(TEXT PROVIDED)

━━━━━━━━━━━━━━━━━━━━━━━━━━━━━━

Among the topics to be discussed at the citizens' meeting tonight is SLED's review into allegations that William Bailey, the former public safety director, interfered in a criminal domestic violence investigation involving the daughter of one of Hatley's top political supporters.

SLED spokeswoman Jennifer Timmons said there has been no change in the status of the agency's review.

Bailey has been suspended pending that SLED review and in January was demoted to lieutenant because Smithson said Bailey lied about an unrelated crime involving the theft of his city-issued police handgun.

The city's new public information policy is contrary to a growing recognition among municipalities across South Carolina that government should be more transparent and accountable to residents, according to a report by the S.C. Policy Council, a conservative group that advocates for transparency in government.

Many area governments -including Myrtle Beach and Horry County - now put more information, such as check registers, online for easier access by residents. Horry County also broadcasts its council meetings on its Web site. North Myrtle Beach, however, has made less information available on its Web site in recent months by removing archived news releases and minutes of council meetings.

The Policy Council also said the city is double-billing residents for public information because the city is paying a full-time public information officer, whose duties include responding to inquiries from the public and the media. The salary range for that position is between $52,603 and $78,904 per year.

The city's policy was a reaction to criticism from residents and media in the wake of an April wildfire that destroyed 75 homes and damaged dozens more in the Barefoot Resort neighborhood. Public documents obtained in the wake of that fire showed Bailey misled the public about the city's preparedness and response.

The city also was criticized over its decision to edit police dashcam videos and dispatch and 911 recordings that were presented to a task force studying the wildfire response. A public safety employee spent nearly a week editing the videos and calls, according to statements made during conversations secretly recorded by former police Lt. Randy Fisher.

Some residents have said the calls and videos were edited to cover up the city's lack of preparation and make it appear as if Bailey had been contacted sooner than he really was. Telephone records show police officers and dispatchers could not contact Bailey until after the fire had hit Barefoot Resort.

Fisher's recordings also show Bailey and other city leaders delayed giving public documents to the media, even though the information was available, until after the edited version was presented by the task force.

"They're [city officials] going to deny the information and explain we've got some more data we want to go through, we've got a meeting coming up [and] we don't want to pre-empt that meeting," Bailey said on the recording.

Fisher has alleged Bailey interfered in the criminal domestic violence case. Fisher was forced to resign in November because city officials say he gave confidential information about the wildfire to a resident who has been critical of the city. Fisher has said he did not give the resident any confidential information.

State Rep. Tracy Edge, R-North Myrtle Beach, said he is working on legislation that would eliminate research fees such as the one the city is charging. The proposal would allow governments to only charge for the actual cost of copying.

"The more Internet use expands and the greater amount of information that is available on the Web should reduce the claim that staff time will be involved," Edge said. "Freedom of Information should not be a money-making budget item for any government. I have voted for every effort to expand Freedom of Information policies for citizens since I've been in the House."

Bender, however, said the state's budget crisis likely will forestall any attempts to strengthen the Freedom of Information Act.

"I don't think there's any chance of getting any meaningful amendments to the act this year," he said.

━━━━━━━━━━━━━━━━━━━━━━━━━━━━━━

(Saved entries)
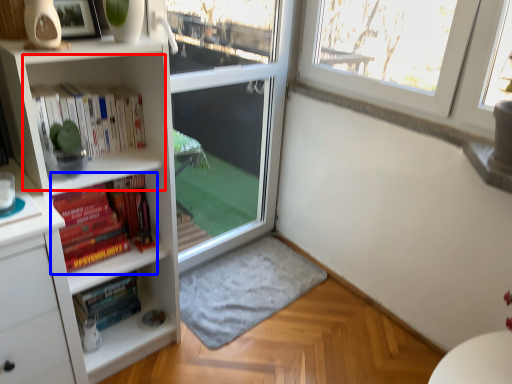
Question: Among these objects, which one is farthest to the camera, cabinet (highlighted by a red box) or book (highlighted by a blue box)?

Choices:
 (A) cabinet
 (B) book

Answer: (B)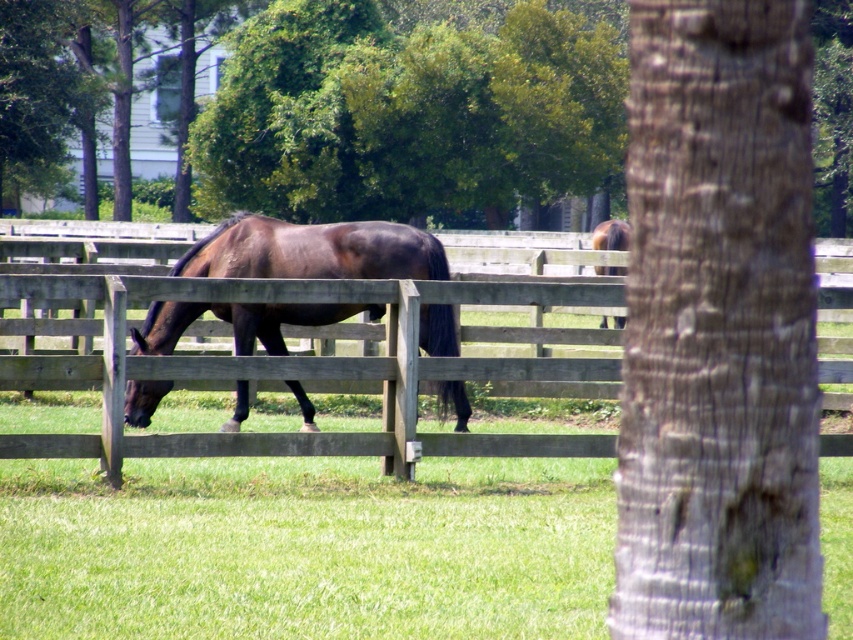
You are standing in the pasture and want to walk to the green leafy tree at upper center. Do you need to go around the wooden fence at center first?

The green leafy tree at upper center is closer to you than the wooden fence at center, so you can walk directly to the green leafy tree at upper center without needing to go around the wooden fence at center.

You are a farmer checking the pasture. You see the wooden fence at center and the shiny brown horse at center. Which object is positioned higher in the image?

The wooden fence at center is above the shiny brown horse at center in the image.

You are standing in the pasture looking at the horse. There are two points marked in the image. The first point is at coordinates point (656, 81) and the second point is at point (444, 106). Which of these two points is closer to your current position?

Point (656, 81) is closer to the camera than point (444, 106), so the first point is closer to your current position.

━━━━━━━━━━━━━━━━━━━━━━━━━━━━━━

(INSTRUCTIONS FOR THE TASK)
Please transcribe the passage from the article on the city's public information policy, starting with "Among the topics" and going on through "the agency's review.".

(EXPECTED ANSWER)
Among the topics to be discussed at the citizens' meeting tonight is SLED's review into allegations that William Bailey, the former public safety director, interfered in a criminal domestic violence investigation involving the daughter of one of Hatley's top political supporters.

SLED spokeswoman Jennifer Timmons said there has been no change in the status of the agency's review.